页面正文
容易转化成经典的有向图博弈模型。每张牌建一个点,若 \(x\) 能打败 \(y\) 就连一条 \(x \to y\) 的边。入度为 \(0\) 的点为必败态,之后类似拓扑排序倒推即可。
具体就是若存在边 \(u \to v\),若 \(u\) 为必败态则 \(v\) 为必胜态并加入队列;若 \(v\) 的所有前驱都是必胜态,那么 \(v\) 为必败态并加入队列。最后没考虑到的点即为平局态。有点类似 P9169 [省选联考 2023] 过河卒。
朴素地做边数 \(O(n^2)\),无法承受。注意到若把双方的牌都按防御值排序,那么一个点的出边是一段连续的区间。设点 \(u\) 的连边区间为 \([l_u, r_u]\)。于是可以直接线段树维护每个点的入度,每当入度最小值为 \(0\) 就把对应的点 push 进队列并将这个点的状态设为必败态。线段树需要支持区间加,单点修改,查全局最小值及其位置。
还需要支持当 \(u\) 为必败态时把 \(u\) 的所有后继都设为必胜态。发现实际上进行操作的只有 \(u\) 的之前没设为必胜态的后继的点。套路地使用并查集,并查集上每个点的祖先为它下一个还没被设为必胜态的点,就可以暴力找到要更新的点了。
时间复杂度 \(O((n + m) \log (n + m))\)。

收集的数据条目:
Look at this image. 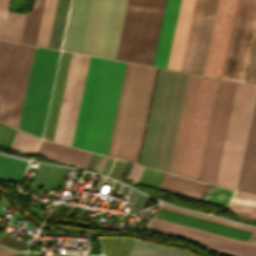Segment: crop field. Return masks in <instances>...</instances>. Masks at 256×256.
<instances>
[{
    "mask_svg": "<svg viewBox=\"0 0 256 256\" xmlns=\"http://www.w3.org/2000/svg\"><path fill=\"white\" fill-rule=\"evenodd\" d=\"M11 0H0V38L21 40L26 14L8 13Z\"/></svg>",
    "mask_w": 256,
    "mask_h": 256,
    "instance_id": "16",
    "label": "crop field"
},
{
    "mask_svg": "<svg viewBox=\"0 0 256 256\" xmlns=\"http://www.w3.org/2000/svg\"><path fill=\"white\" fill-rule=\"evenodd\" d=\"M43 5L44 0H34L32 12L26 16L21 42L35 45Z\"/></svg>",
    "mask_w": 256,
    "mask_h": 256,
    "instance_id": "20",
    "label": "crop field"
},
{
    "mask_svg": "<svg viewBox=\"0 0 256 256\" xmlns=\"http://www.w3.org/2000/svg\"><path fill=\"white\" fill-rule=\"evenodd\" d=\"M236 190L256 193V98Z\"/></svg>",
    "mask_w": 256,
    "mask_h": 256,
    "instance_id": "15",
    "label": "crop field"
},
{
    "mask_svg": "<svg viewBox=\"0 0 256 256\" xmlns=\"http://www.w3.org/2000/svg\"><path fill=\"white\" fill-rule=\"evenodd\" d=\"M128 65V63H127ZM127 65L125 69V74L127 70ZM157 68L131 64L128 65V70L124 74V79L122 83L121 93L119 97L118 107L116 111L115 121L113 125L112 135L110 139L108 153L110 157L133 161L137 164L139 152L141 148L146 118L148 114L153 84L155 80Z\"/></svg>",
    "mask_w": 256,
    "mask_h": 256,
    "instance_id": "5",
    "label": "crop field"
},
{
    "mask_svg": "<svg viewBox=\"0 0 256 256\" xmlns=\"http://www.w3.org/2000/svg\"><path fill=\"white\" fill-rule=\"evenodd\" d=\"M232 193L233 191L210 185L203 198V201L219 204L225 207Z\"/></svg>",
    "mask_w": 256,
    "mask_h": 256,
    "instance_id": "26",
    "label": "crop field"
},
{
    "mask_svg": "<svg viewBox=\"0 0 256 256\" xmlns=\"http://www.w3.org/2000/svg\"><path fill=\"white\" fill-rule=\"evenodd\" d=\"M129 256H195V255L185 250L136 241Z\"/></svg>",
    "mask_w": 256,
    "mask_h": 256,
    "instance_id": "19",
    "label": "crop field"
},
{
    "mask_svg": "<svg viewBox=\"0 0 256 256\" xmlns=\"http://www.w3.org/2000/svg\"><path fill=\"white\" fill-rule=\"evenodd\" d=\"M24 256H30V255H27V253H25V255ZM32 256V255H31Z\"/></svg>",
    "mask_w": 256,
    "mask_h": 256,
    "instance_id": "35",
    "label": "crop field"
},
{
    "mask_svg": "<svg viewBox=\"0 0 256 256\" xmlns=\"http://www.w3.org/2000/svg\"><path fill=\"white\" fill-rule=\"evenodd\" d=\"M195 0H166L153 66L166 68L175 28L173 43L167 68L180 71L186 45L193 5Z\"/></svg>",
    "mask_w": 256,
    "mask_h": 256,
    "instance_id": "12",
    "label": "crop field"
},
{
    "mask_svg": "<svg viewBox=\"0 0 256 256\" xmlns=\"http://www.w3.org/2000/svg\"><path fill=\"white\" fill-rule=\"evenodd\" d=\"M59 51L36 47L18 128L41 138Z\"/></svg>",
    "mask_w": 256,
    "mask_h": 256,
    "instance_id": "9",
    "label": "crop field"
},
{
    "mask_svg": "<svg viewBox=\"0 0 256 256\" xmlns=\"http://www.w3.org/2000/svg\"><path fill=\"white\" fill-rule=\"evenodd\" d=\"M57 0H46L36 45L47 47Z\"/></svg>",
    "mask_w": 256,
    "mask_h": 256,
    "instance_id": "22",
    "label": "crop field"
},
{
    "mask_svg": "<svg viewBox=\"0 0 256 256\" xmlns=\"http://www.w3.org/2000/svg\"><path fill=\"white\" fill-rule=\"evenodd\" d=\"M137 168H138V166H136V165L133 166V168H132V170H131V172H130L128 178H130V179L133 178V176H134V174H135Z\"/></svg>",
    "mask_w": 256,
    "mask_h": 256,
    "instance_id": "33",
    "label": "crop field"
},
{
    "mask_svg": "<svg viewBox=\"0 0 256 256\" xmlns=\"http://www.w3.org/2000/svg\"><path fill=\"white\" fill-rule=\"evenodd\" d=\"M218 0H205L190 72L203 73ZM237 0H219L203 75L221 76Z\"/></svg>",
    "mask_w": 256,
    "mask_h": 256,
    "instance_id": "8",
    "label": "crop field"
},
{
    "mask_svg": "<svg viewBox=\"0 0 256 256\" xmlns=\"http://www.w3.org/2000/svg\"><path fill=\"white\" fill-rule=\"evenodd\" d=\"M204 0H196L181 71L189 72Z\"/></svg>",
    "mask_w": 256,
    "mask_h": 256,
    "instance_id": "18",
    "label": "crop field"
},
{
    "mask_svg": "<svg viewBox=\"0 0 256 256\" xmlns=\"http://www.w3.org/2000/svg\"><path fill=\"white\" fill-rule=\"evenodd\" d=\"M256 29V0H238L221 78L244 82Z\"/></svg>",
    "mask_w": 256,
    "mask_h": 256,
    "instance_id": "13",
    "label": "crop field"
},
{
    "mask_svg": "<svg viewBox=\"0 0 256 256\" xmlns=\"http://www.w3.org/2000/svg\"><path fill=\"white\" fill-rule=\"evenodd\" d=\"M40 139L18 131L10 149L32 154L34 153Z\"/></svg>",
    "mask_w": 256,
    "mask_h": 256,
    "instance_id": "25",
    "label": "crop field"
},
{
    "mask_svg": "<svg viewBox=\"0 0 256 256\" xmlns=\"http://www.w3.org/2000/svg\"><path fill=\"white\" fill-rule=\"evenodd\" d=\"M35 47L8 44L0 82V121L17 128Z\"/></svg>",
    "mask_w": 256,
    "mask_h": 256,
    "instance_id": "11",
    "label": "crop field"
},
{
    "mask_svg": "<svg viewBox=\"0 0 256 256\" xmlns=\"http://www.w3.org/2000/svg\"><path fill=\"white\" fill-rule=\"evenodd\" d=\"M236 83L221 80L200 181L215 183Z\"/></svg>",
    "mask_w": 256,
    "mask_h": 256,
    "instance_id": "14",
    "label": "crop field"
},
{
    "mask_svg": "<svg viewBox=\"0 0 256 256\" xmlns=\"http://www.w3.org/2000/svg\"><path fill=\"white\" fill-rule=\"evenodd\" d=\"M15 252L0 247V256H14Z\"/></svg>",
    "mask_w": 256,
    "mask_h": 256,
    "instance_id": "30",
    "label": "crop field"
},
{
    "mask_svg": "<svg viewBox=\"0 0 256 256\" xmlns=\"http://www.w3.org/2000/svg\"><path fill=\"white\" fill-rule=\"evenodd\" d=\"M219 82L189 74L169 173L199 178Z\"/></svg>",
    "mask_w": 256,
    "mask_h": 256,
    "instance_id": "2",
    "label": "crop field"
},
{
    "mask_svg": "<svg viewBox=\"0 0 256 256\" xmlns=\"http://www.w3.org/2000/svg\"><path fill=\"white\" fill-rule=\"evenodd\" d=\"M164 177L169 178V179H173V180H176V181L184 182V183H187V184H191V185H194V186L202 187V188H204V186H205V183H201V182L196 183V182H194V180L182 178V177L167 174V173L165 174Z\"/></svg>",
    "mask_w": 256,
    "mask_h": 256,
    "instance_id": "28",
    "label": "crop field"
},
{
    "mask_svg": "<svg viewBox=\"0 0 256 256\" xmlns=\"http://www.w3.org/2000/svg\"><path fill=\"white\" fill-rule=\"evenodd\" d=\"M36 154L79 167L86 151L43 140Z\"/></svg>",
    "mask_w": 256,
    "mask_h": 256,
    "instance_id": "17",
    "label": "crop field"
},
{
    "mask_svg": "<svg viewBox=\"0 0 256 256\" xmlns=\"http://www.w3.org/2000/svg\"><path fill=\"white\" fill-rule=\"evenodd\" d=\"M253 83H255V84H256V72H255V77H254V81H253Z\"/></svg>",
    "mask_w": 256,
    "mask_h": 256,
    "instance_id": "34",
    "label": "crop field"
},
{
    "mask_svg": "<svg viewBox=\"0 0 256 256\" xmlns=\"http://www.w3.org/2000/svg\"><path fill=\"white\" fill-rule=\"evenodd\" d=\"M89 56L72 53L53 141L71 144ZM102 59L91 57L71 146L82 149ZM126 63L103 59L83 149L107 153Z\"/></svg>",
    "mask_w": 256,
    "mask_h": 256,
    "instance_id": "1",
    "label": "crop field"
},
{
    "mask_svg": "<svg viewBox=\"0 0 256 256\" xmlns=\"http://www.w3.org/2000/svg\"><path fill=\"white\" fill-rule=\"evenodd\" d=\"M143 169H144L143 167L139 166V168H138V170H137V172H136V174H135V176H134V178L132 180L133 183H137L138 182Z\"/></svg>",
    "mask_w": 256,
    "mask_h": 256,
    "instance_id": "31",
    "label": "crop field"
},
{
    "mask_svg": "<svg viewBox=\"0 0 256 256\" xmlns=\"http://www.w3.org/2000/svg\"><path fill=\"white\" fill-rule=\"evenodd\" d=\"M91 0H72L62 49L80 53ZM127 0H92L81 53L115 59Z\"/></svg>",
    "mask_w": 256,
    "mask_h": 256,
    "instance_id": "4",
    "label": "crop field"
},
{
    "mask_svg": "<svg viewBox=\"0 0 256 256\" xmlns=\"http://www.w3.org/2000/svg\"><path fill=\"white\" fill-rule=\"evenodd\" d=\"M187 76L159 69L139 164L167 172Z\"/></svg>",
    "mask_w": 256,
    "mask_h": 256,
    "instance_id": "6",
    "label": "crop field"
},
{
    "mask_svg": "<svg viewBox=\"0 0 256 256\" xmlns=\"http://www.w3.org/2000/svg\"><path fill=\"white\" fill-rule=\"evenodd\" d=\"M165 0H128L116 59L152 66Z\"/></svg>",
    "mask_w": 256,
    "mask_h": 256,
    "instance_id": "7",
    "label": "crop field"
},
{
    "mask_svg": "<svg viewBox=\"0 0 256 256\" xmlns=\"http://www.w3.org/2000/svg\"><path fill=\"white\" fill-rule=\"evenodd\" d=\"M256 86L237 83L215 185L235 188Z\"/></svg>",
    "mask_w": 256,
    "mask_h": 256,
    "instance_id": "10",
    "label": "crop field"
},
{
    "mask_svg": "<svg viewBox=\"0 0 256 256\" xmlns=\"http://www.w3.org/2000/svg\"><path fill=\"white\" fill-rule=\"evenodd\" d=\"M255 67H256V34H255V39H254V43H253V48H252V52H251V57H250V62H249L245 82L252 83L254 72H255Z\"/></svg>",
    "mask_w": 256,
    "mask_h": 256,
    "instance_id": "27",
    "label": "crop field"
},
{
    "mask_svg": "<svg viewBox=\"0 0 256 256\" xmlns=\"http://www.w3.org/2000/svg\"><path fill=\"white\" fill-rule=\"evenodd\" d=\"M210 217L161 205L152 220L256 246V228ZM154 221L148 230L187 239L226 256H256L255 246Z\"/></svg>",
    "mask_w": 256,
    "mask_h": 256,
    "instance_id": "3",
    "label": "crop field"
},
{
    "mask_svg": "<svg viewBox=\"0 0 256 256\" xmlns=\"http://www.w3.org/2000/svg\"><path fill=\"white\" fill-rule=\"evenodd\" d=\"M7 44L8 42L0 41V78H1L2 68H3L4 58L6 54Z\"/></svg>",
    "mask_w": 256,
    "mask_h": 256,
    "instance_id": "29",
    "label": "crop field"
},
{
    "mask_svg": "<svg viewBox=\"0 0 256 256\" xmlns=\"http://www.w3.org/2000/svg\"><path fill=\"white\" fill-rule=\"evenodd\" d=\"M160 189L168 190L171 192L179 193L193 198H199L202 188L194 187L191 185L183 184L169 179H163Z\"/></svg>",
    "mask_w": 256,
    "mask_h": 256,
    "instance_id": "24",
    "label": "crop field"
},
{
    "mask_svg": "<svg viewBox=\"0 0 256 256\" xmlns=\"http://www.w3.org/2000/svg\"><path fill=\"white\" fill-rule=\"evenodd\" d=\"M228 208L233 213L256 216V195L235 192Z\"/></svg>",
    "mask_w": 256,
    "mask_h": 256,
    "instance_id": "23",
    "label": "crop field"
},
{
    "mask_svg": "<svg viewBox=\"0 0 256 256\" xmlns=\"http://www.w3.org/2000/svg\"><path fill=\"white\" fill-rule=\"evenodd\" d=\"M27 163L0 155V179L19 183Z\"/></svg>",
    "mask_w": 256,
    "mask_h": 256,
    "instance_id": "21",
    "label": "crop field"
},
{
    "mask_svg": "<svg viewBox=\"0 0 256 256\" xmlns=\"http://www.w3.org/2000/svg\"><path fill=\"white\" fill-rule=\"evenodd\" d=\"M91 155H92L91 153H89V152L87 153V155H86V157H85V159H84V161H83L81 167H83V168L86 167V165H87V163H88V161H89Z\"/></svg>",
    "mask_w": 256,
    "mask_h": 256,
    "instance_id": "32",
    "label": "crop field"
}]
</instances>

作答要求
1 > 请照原样誊写题解中从“还需要支持当 \(u\) 为必败态时把”起到“m) \log (n + m))\)。”为止(包括这两处)的文字。
2 > 根据题解回答下列问题:
(a) 入度为 \(0\) 的点属于哪种状态?
(b) 线段树需要支持哪些操作?
(c) 整个做法的时间复杂度是多少?
3 > 从题解的最后一句之后接着往下写。

各题答案
1 >
还需要支持当 \(u\) 为必败态时把 \(u\) 的所有后继都设为必胜态。发现实际上进行操作的只有 \(u\) 的之前没设为必胜态的后继的点。套路地使用并查集,并查集上每个点的祖先为它下一个还没被设为必胜态的点,就可以暴力找到要更新的点了。
时间复杂度 \(O((n + m) \log (n + m))\)。

2 >
(a) 必败态。
(b) 区间加、单点修改、查询全局最小值及其位置。
(c) \(O((n + m) \log (n + m))\)。

3 >
code
// Problem: E. Infinite Card Game
// Contest: Codeforces - Educational Codeforces Round 157 (Rated for Div. 2)
// URL: https://codeforces.com/contest/1895/problem/E
// Memory Limit: 512 MB
// Time Limit: 3000 ms
//
// Powered by CP Editor (https://cpeditor.org)
#include <bits/stdc++.h>
#define pb emplace_back
#define fst first
#define scd second
#define mkp make_pair
#define mems(a, x) memset((a), (x), sizeof(a))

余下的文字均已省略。